Which is nice. For Windows, I was able to more or less precisely match
the original behaviour with the Linux set + the four inline.hpp files I
removed for Linux:
# include "oops/oop.inline.hpp"
# include "memory/allocation.inline.hpp"
# include "oops/access.inline.hpp"
# include "runtime/handles.inline.hpp"
Then I got from the original:
real 6m39.035s
user 0m58.580s
sys 2m48.138s
hotspot with original pch
to:
real 6m18.645s
user 0m55.963s
sys 2m28.264s
hotspot with new pch, BKM (on and above 130), including inline
Quite good for just adding four more files depending on the Windows
platform.
By adding yet some more include files (and keeping the inline files), I
was able to improve Windows compile time somewhat more:
real 6m7.355s
user 0m55.718s
sys 2m26.153s
hotspot with new pch on and above 110, including inline
Then I also added this set:
// 130-110
# include "runtime/thread.inline.hpp"
# include "utilities/bitMap.inline.hpp"
# include "oops/arrayOop.inline.hpp"
# include "gc/shared/gcId.hpp"
# include "runtime/mutexLocker.hpp"
# include "oops/objArrayOop.inline.hpp"
# include "classfile/javaClasses.inline.hpp"

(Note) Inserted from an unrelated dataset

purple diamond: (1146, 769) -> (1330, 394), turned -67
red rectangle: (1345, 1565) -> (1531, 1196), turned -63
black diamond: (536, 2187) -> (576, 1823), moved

# include "memory/referenceType.hpp"
# include "oops/weakHandle.hpp"
# include "oops/compressedOops.inline.hpp"
# include "gc/shared/barrierSet.hpp"
# include "utilities/stack.hpp"
# include "gc/g1/g1YCTypes.hpp"
# include "memory/padded.hpp"
# include "logging/logHandle.hpp"
This starts to look a bit specialized (the g1 files is likely to need
#ifdef guards etc), so maybe it's not worth it.
/Magnus
/Erik
On 2018-11-02 07:00, Magnus Ihse Bursie wrote:
On 2018-11-02 12:14, Magnus Ihse Bursie wrote:
Caveats: I have only run this on my local linux build with the
default server JVM configuration. Other machines will have different
sweet spots. Other JVM variants/feature combinations will have
different sweet spots. And, most importantly, I have not tested this
at all on Windows. Nevertheless, I'm almost prepared to suggest a
patch that uses this selection of files if running on gcc, just as
is, because of the speed improvements I measured.
I've started running tests on other platforms. Unfortunately, I don't
have access to quite as powerful machines, so everything takes much
longer. For the moment, I've only tested my "BKM" (best known method)
from linux, to see if it works.
For xcode/macos I got:
real 4m21,528s
user 27m28,623s
sys 2m18,244s
hotspot with original pch
real 4m28,867s
user 29m10,685s
sys 2m14,456s
hotspot without pch
real 3m6,322s
user 19m3,000s
sys 1m41,252s
hotspot with new BKM pch
So obviously this is a nice improvement even here. I could probably
try around a bit and see if there is an even better fit with a
different selections of header files, but even without that, I'd say
this patch is by itself as good for clang as it is for gcc.
For windows I got:
real 6m39.035s
user 0m58.580s
sys 2m48.138s
hotspot with original pch
real 10m29.227s
user 1m6.909s
sys 2m24.108s
hotspot without pch
real 6m56.262s
user 0m57.563s
sys 2m27.514s
hotspot with new BKM pch
I'm not sure what's going on with the user time numbers here.
Presumably cygwin cannot get to the real Windows time data. What I
can see is the huge difference in wall clock time between PCH and no
PCH. I can also see that the new trimmed BKM list retains most of
that improvement, but is actually somewhat slower that the original
list. I'm currently rerunning with a larger set on Windows, to see if
this helps improve things. I can certainly live with a
precompiled.hpp that includes some additional files on Windows.
/Magnus